When this happened, the government tended to respond to that emergency by viewing it as a result of not enough people being vaccinated and doing what they could to increase vaccination rates. Since people were becoming aware of both the dangers of the smallpox vaccine and its ineffectiveness, the government had to try to implement harsher and harsher mandates needed to continue meeting the vaccination quotas. Sounds very similar to what we all went through during Covid, right?
But history shows how our ancestors weren't the pushovers that so many are now, because as things continued to escalate, assaults on officers enforcing vaccination occurred, and riots broke out.
This 1874 quote from Emeritus Professor F. W. Newman encapsulates the mood of the time:
“Decorous and admissible language fails me, in alluding to that which might have seemed incredible thirty years ago - the commanding of vaccination on a second child of a family, when vaccination has killed the first; and then sending the father to prison for refusal.”
To address the widespread failures of their vaccine, the medical profession moved their goal-posts from the vaccine providing a lifelong “perfect” immunity to simply ensuring a “milder disease,” a playbook that persists to this day and just like we all witnessed them do again with the COVID-19 vaccines.

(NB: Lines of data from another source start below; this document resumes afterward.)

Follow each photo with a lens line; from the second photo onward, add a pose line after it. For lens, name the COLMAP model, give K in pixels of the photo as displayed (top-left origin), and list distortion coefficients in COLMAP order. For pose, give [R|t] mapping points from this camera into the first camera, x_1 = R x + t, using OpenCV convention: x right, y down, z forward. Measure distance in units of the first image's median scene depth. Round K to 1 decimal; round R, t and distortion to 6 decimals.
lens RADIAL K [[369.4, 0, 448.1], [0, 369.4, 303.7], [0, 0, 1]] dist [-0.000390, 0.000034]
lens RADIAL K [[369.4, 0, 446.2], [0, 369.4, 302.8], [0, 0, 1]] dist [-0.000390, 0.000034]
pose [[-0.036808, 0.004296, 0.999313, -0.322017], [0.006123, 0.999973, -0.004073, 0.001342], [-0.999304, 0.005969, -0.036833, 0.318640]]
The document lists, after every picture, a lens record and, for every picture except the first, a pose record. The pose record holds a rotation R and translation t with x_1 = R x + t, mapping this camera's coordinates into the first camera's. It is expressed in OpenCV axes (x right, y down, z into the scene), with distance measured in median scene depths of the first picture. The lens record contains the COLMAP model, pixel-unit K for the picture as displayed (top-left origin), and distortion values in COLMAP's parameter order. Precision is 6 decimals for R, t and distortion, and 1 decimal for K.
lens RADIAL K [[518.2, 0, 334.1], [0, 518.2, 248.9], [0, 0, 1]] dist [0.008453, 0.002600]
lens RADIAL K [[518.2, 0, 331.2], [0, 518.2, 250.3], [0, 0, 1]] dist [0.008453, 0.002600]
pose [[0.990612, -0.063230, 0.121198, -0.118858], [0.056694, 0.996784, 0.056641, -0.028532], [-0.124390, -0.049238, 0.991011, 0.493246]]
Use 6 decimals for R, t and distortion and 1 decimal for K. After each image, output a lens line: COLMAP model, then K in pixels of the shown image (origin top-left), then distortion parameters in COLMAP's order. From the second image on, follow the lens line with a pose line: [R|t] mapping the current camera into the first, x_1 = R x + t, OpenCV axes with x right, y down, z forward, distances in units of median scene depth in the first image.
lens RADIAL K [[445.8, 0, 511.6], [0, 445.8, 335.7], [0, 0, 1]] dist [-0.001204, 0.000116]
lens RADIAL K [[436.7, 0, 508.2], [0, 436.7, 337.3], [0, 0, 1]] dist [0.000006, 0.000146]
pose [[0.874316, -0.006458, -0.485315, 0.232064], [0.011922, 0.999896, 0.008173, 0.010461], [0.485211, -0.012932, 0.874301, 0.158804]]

After decades of work, people were able to improve the basic living conditions through clean water & public sanitation efforts which resulted in the reduction of deaths from all infectious diseases.
But the medical profession coopted these efforts and claimed the reduction in deaths was due to the introduction of vaccination. Since this time, the belief that medicine rescued us from the dark ages of infectious illness and that all infections can be prevented with a vaccination has become one of the central mythologies the practice of modern medicine is founded upon.
In 1972, the United States decided the risk of the vaccine's side effects was greater than the risk of contracting the disease, and so we stopped routine vaccination for smallpox.